▶ WORK ORDER: For the word "first", copy every line of the material that includes it.
▬▬▬▬▬▬
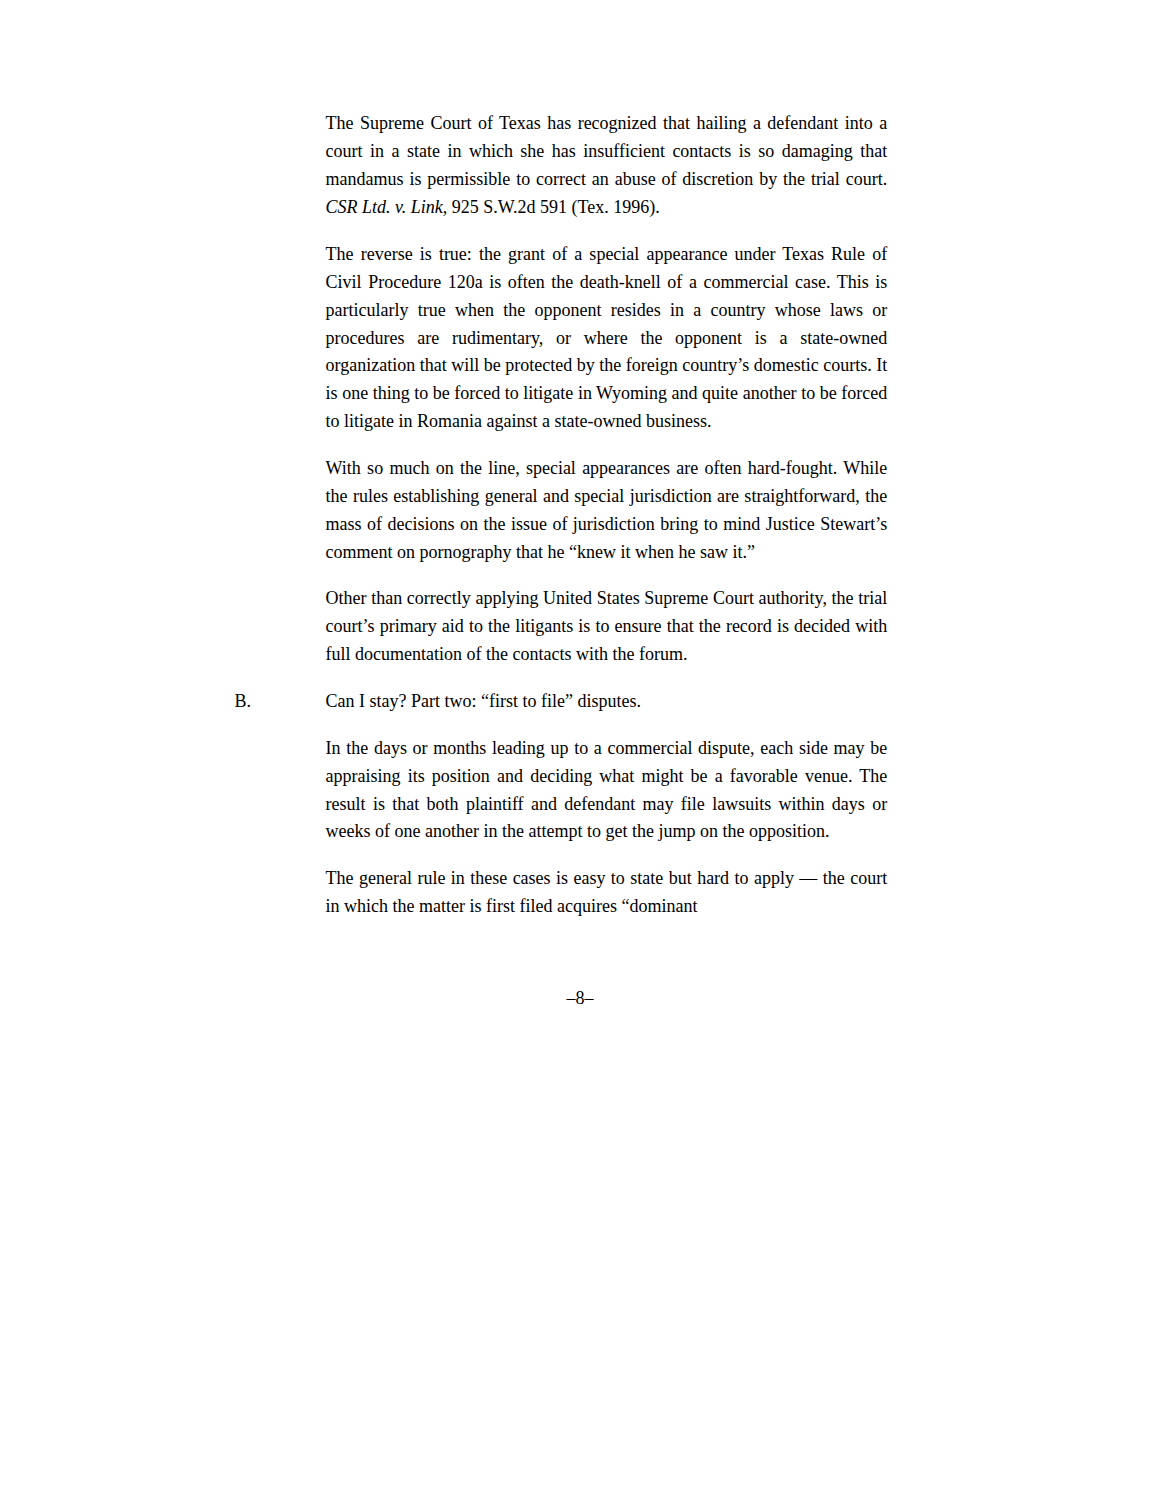The Supreme Court of Texas has recognized that hailing a defendant into a court in a state in which she has insufficient contacts is so damaging that mandamus is permissible to correct an abuse of discretion by the trial court. CSR Ltd. v. Link, 925 S.W.2d 591 (Tex. 1996).
The reverse is true: the grant of a special appearance under Texas Rule of Civil Procedure 120a is often the death-knell of a commercial case. This is particularly true when the opponent resides in a country whose laws or procedures are rudimentary, or where the opponent is a state-owned organization that will be protected by the foreign country’s domestic courts. It is one thing to be forced to litigate in Wyoming and quite another to be forced to litigate in Romania against a state-owned business.
With so much on the line, special appearances are often hard-fought. While the rules establishing general and special jurisdiction are straightforward, the mass of decisions on the issue of jurisdiction bring to mind Justice Stewart’s comment on pornography that he “knew it when he saw it.”
Other than correctly applying United States Supreme Court authority, the trial court’s primary aid to the litigants is to ensure that the record is decided with full documentation of the contacts with the forum.
B. Can I stay? Part two: “first to file” disputes.
In the days or months leading up to a commercial dispute, each side may be appraising its position and deciding what might be a favorable venue. The result is that both plaintiff and defendant may file lawsuits within days or weeks of one another in the attempt to get the jump on the opposition.
The general rule in these cases is easy to state but hard to apply — the court in which the matter is first filed acquires “dominant
–8–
▬▬▬▬▬▬
▶ OUTPUT:
B. Can I stay? Part two: “first to file” disputes.
The general rule in these cases is easy to state but hard to apply — the court in which the matter is first filed acquires “dominant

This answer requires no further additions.